[Stored data]
• • • • •

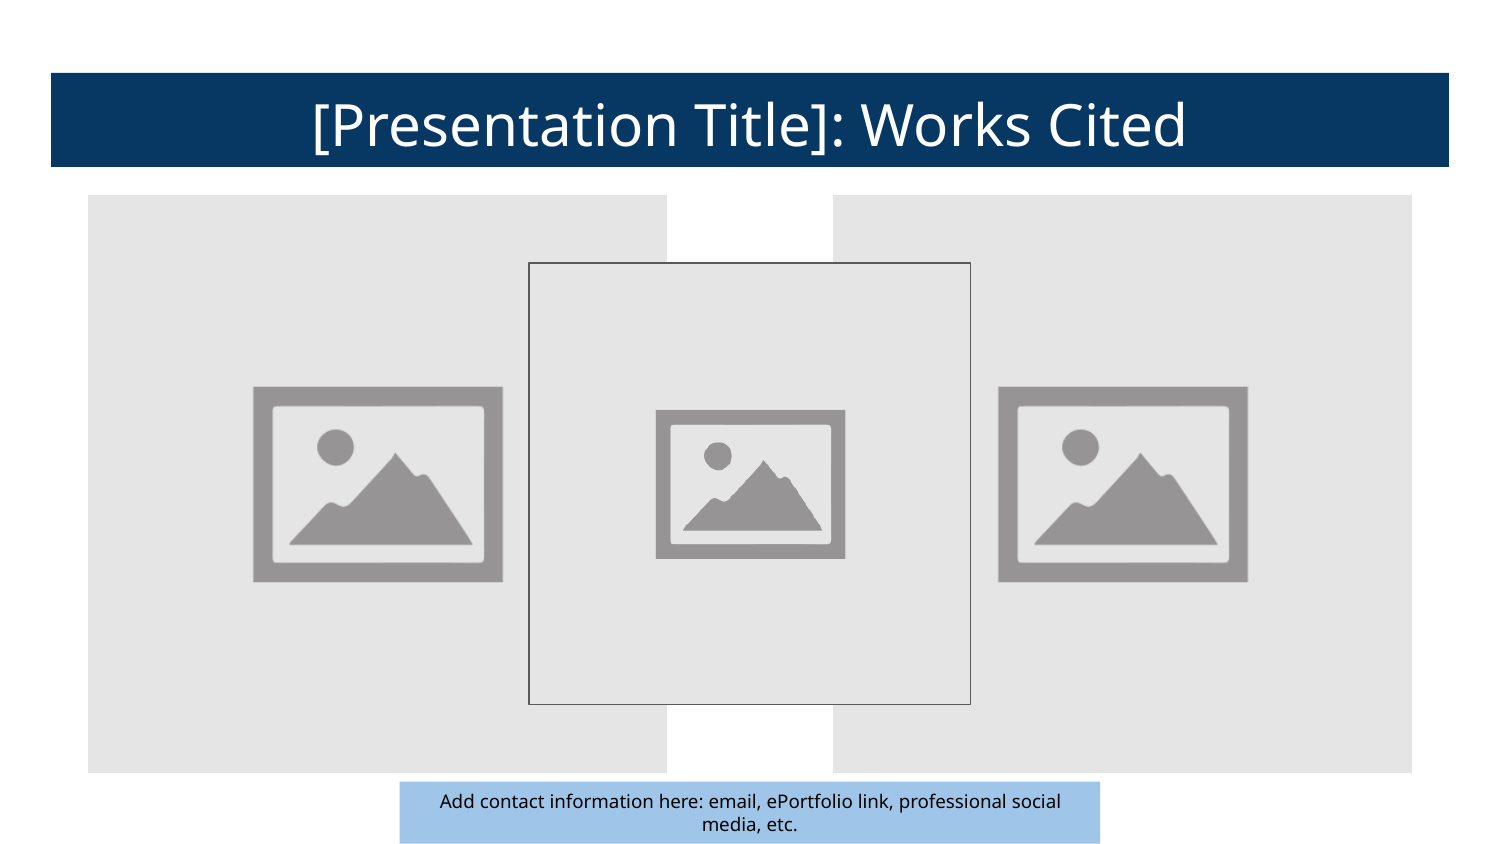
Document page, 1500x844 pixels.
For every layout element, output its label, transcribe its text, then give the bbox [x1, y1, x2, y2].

title [Presentation Title]: Works Cited [51, 72, 1449, 167]
picture [88, 194, 1412, 773]
text_box Add contact information here: email, ePortfolio link, professional social media, etc. [399, 781, 1101, 844]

• • • • •

Please reproduce the data above word for word, skipping all images.

Document page, 1500x844 pixels.
For every layout element, output its label, transcribe its text, then give the bbox [x1, y1, x2, y2].

title [Presentation Title]: Works Cited [51, 72, 1449, 167]
picture [88, 194, 1412, 773]
text_box Add contact information here: email, ePortfolio link, professional social media, etc. [399, 781, 1101, 844]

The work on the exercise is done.